*** Opening of Text ***

Justice M. Nagaprasanna held that allegations relating to acceptance of public money through a digital gold investment model raise serious and triable issues under the Banning of Unregulated Deposit Schemes Act, 2019 (BUDS Act). The Court ruled that investigation cannot be stifled at the FIR stage, particularly when the scheme involves large-scale public funds.
The petition seeking quashing of FIR No. 25 of 2026 registered for offences under Sections 21(1) and 21(2) of the BUDS Act was therefore dismissed.
The case arose from a suo motu complaint filed by the Koramangala Police in Bengaluru against Jar Gold Retail Private Limited, a company operating a mobile application called “JAR”, which allowed users to purchase digital gold starting from as little as ₹10.
The company claimed that every transaction conducted on its platform represented a completed sale of physical gold bullion, stored in secure vaults managed by a third-party custodian, Brinks India Private Limited. According to the petitioners, ownership of the gold transferred immediately to customers, and the company merely facilitated the purchase and storage.
The platform reportedly grew rapidly after its launch in 2021, reaching an estimated turnover of ₹4,000 crores within a few years.
However, concerns were raised following communications from regulatory authorities. An RBI Market Intelligence Unit email dated 13 October 2025 flagged issues with the platform, noting that investors were depositing money to purchase digital gold while the product did not fall within RBI regulation. The communication also indicated that users were receiving referral bonuses ranging from 30% to 40%, raising further suspicion.
Subsequently, SEBI issued a public notice on 08 November 2025 cautioning investors about digital gold products, stating that such products operate outside the regulatory framework of securities markets and may expose investors to operational and counterparty risks.
Following these developments, the police initiated an investigation, conducted searches, seized documents and electronic devices, and froze certain bank accounts of the company.
Aggrieved by the registration of the FIR, the company and one of its directors approached the High Court under Articles 226 and 227 of the Constitution and Section 528 of the Bharatiya Nagarik Suraksha Sanhita, 2023, seeking quashing of the proceedings.

*** Close of Text ***
*** Opening of Dataset extract ***

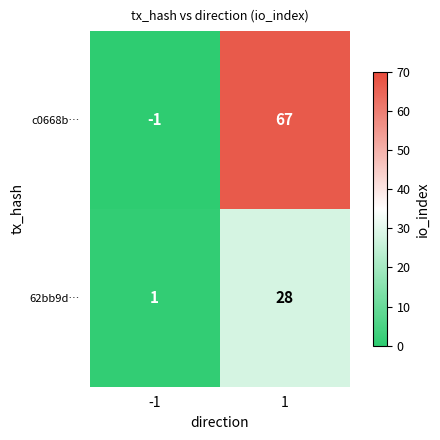

What is the minimum value shown in the chart?

-1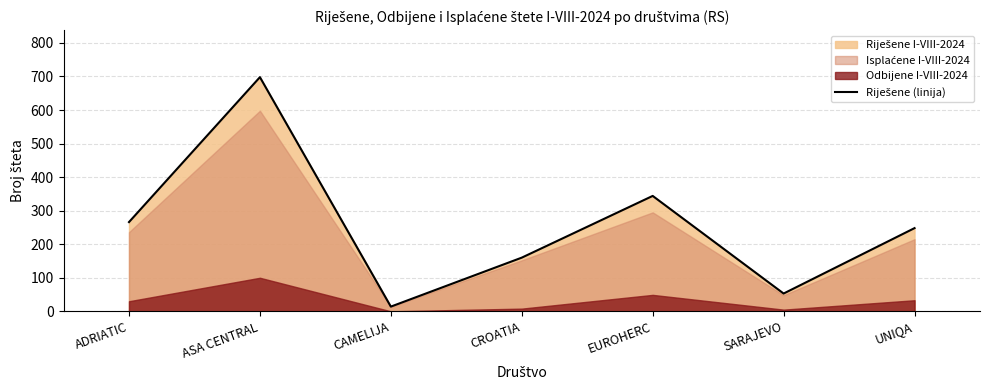

What is the average value?

255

*** Close of Dataset extract ***

= What is expected =
Change the passage of the digital gold ruling starting with "The platform reportedly" and going on through "and counterparty risks.", putting "the Securities and Exchange Board of India" in place of "SEBI". The lines were drawn from a separate source.

= Output of the task =
The platform reportedly grew rapidly after its launch in 2021, reaching an estimated turnover of ₹4,000 crores within a few years.
However, concerns were raised following communications from regulatory authorities. An RBI Market Intelligence Unit email dated 13 October 2025 flagged issues with the platform, noting that investors were depositing money to purchase digital gold while the product did not fall within RBI regulation. The communication also indicated that users were receiving referral bonuses ranging from 30% to 40%, raising further suspicion.
Subsequently, the Securities and Exchange Board of India issued a public notice on 08 November 2025 cautioning investors about digital gold products, stating that such products operate outside the regulatory framework of securities markets and may expose investors to operational and counterparty risks.